Finger-pointing over North Korea’s flourishing weapons programme has pushed the world’s two biggest economies towards a high-stakes impasse, but observers warn that Trump-style outbursts are no way to get China to bend to the United States’ will.
Washington and Beijing have long traded blame over the failure to rein in the North, but a breakthrough in missile technology has raised the spectre of a strike by Pyongyang on American cities, escalating the rhetoric.
I am very disappointed in China. Our foolish past leaders have allowed them to make hundreds of billions of dollars a year in trade, yet…
— Donald J. Trump (@realDonaldTrump) July 29, 2017
“I am very disappointed in China,” President Donald Trump tweeted after the North boasted last week that the entire mainland US was within range of its intercontinental ballistic missiles.
“Our foolish past leaders have allowed them to make hundreds of billions of dollars a year in trade, yet they do NOTHING for us with North Korea, just talk.”
China, North Korea’s main trade partner and ally, has repeatedly countered that it does not hold the key to the crisis and rejected Trump’s attempts to link the issue to the trade relationship.
While China’s restrained official responses have played the foil to Trump’s 140-character outbursts, state media has been less muted.
“Trump is quite a personality,” said an opinion piece published by Xinhua state news agency Monday.
“But emotional venting cannot become a guiding policy for solving the nuclear issue… and even less should (the US) stab China in the back.”
US Secretary of State Rex Tillerson stepped in on Tuesday to warn that the relationship with China had reached “a pivot point”.
“Can we work through those differences in a way without it leading to open conflict and find the solutions that are necessary to serve us both?” he asked in a briefing to reporters.
Cards versus tweets
Trump has repeatedly urged China to use its economic sway over North Korea to curb the regime’s nuclear programme, while Beijing insists dialogue is the only practical way forward.

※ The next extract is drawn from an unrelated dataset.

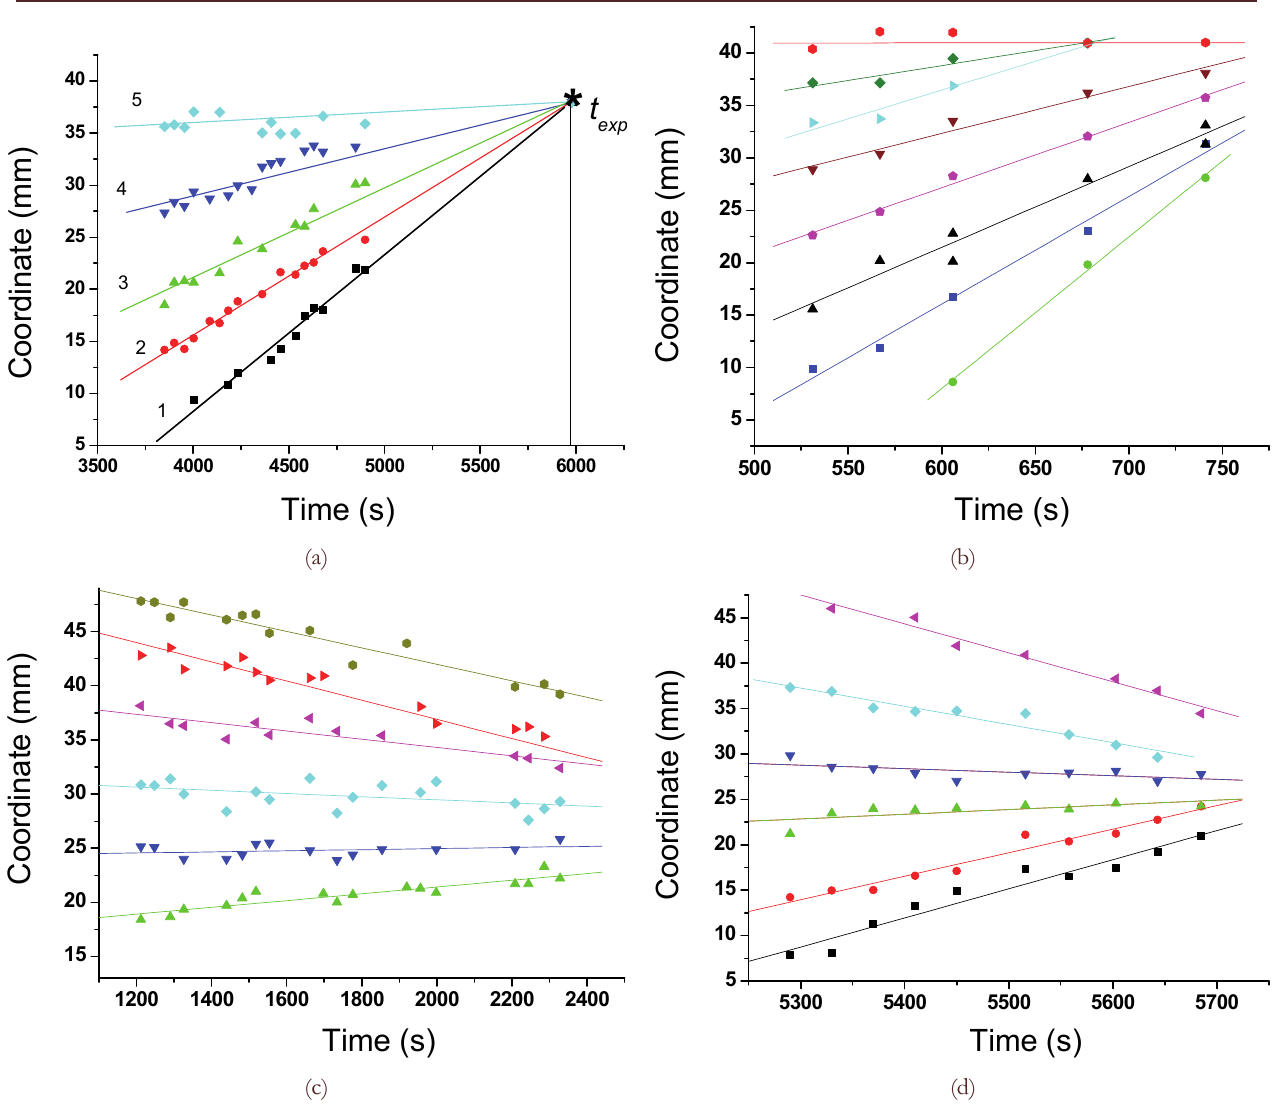
Figure 4: Movement of localized plasticity domains at the stage n <0.5: a - for steel (G10080); b - for steel (AISI 420); c - for silicon iron; d - for steel (321H).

Tillerson has derided China and Russia as “economic enablers” that bear “unique and special responsibility” for the growing threat posed by the North.
And US Ambassador to the United Nations Nikki Haley spurned a UN response to the latest ICBM launch in favour of bomber flights and missile defence system tests, saying the time for talk on North Korea was “over”.
Such admonishments will not change the way China operates, analysts say.
“Trump might be brash and have an ‘in your face’ blunt style, but Beijing’s approach to Washington stays relatively the same,” Xu Guoqi, a Sino-US relations expert at the University of Hong Kong, told AFP.
“While Trump tweets his positions to the world, Beijing keeps its cards closer to its chest. (China) will never dance to Trump’s tune.”
And with “today’s America weaker and more isolated in the world,” China has even less reason to respond, he said.
China has reacted with caution to Trump’s unpredictable remarks, which have ranged from describing the country as a “currency manipulator” to calling President Xi Jinping “a very good man”.
Relations had warmed following Trump’s pledge to honour the key “One China” policy and Xi’s visit to Trump’s Mar-a-Lago estate in Florida this April, but they have since soured again over North Korea.
If the US does not ease off against an implacable China, observers believe a deterioration is inevitable.
“If the Americans continue to blame China while shifting away from its own obligation to defuse the crisis, the two powers are likely to have more quarrels,” said Zhong Zhenming, a Sino-US relations expert at Shanghai’s Tongji University.
“(This is) exactly the result Pyongyang hopes to see,” he told AFP.
No winners in a trade war
In June, the US slapped unprecedented sanctions on a Chinese bank accused of laundering North Korean cash after Trump tweeted that China’s efforts to curtail North Korea’s nuclear programme had “not worked out”.
Yet analysts said Trump will stop short of following through on repeated threats to start a trade war — his main bargaining chip thus far.
“Neither China nor America could afford a trade war,” Zhong said.
An editorial in the state-run Global Times, a nationalistic tabloid, warned that the US would lose in a trade dispute with China, which as the top holder of US treasury bonds “is actually supporting the dollar.”
“Washington had better not threaten China with trade since China has the tools to safeguard its economic interests,” it said.